• _Instruction_
Below are the entries to work from; restate word for word the portion that opens with the line containing "first Docker Container" and closes with the line containing "the root file", keeping both.

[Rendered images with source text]
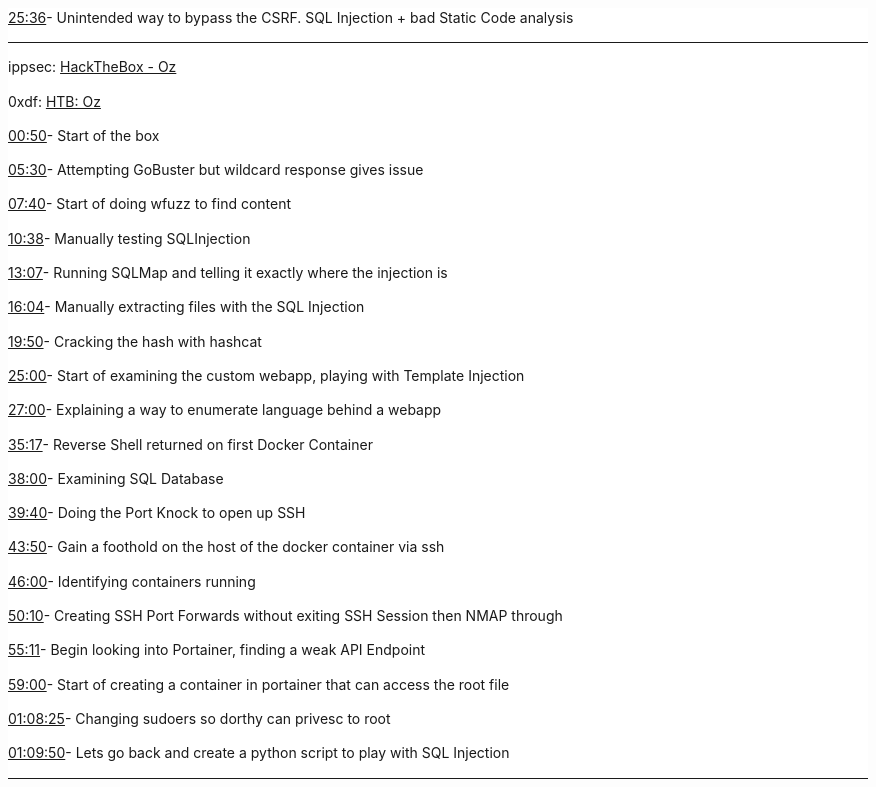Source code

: [25:36](https://youtube.com/watch?v=PJXb2pK8K84&t=1536)- Unintended way to bypass the CSRF. SQL Injection + bad Static Code analysis

-----------------------------------------------------------

ippsec: [HackTheBox - Oz](https://youtube.com/watch?v=yX00n1UmalE)

0xdf: [HTB: Oz](https://0xdf.gitlab.io//2019/01/12/htb-oz.html)

[00:50](https://youtube.com/watch?v=yX00n1UmalE&t=50)- Start of the box

[05:30](https://youtube.com/watch?v=yX00n1UmalE&t=330)- Attempting GoBuster but wildcard response gives issue

[07:40](https://youtube.com/watch?v=yX00n1UmalE&t=460)- Start of doing wfuzz to find content

[10:38](https://youtube.com/watch?v=yX00n1UmalE&t=638)- Manually testing SQLInjection

[13:07](https://youtube.com/watch?v=yX00n1UmalE&t=787)- Running SQLMap and telling it exactly where the injection is

[16:04](https://youtube.com/watch?v=yX00n1UmalE&t=964)- Manually extracting files with the SQL Injection

[19:50](https://youtube.com/watch?v=yX00n1UmalE&t=1190)- Cracking the hash with hashcat

[25:00](https://youtube.com/watch?v=yX00n1UmalE&t=1500)- Start of examining the custom webapp, playing with Template Injection

[27:00](https://youtube.com/watch?v=yX00n1UmalE&t=1620)- Explaining a way to enumerate language behind a webapp

[35:17](https://youtube.com/watch?v=yX00n1UmalE&t=2117)- Reverse Shell returned on first Docker Container

[38:00](https://youtube.com/watch?v=yX00n1UmalE&t=2280)- Examining SQL Database

[39:40](https://youtube.com/watch?v=yX00n1UmalE&t=2380)- Doing the Port Knock to open up SSH

[43:50](https://youtube.com/watch?v=yX00n1UmalE&t=2630)- Gain a foothold on the host of the docker container via ssh

[46:00](https://youtube.com/watch?v=yX00n1UmalE&t=2760)- Identifying containers running

[50:10](https://youtube.com/watch?v=yX00n1UmalE&t=3010)- Creating SSH Port Forwards without exiting SSH Session then NMAP through

[55:11](https://youtube.com/watch?v=yX00n1UmalE&t=3311)- Begin looking into Portainer, finding a weak API Endpoint

[59:00](https://youtube.com/watch?v=yX00n1UmalE&t=3540)- Start of creating a container in portainer that can access the root file

[01:08:25](https://youtube.com/watch?v=yX00n1UmalE&t=4105)- Changing sudoers so dorthy can privesc to root

[01:09:50](https://youtube.com/watch?v=yX00n1UmalE&t=4190)- Lets go back and create a python script to play with SQL Injection

-----------------------------------------------------------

• _Output for this exercise_
[35:17](https://youtube.com/watch?v=yX00n1UmalE&t=2117)- Reverse Shell returned on first Docker Container

[38:00](https://youtube.com/watch?v=yX00n1UmalE&t=2280)- Examining SQL Database

[39:40](https://youtube.com/watch?v=yX00n1UmalE&t=2380)- Doing the Port Knock to open up SSH

[43:50](https://youtube.com/watch?v=yX00n1UmalE&t=2630)- Gain a foothold on the host of the docker container via ssh

[46:00](https://youtube.com/watch?v=yX00n1UmalE&t=2760)- Identifying containers running

[50:10](https://youtube.com/watch?v=yX00n1UmalE&t=3010)- Creating SSH Port Forwards without exiting SSH Session then NMAP through

[55:11](https://youtube.com/watch?v=yX00n1UmalE&t=3311)- Begin looking into Portainer, finding a weak API Endpoint

[59:00](https://youtube.com/watch?v=yX00n1UmalE&t=3540)- Start of creating a container in portainer that can access the root file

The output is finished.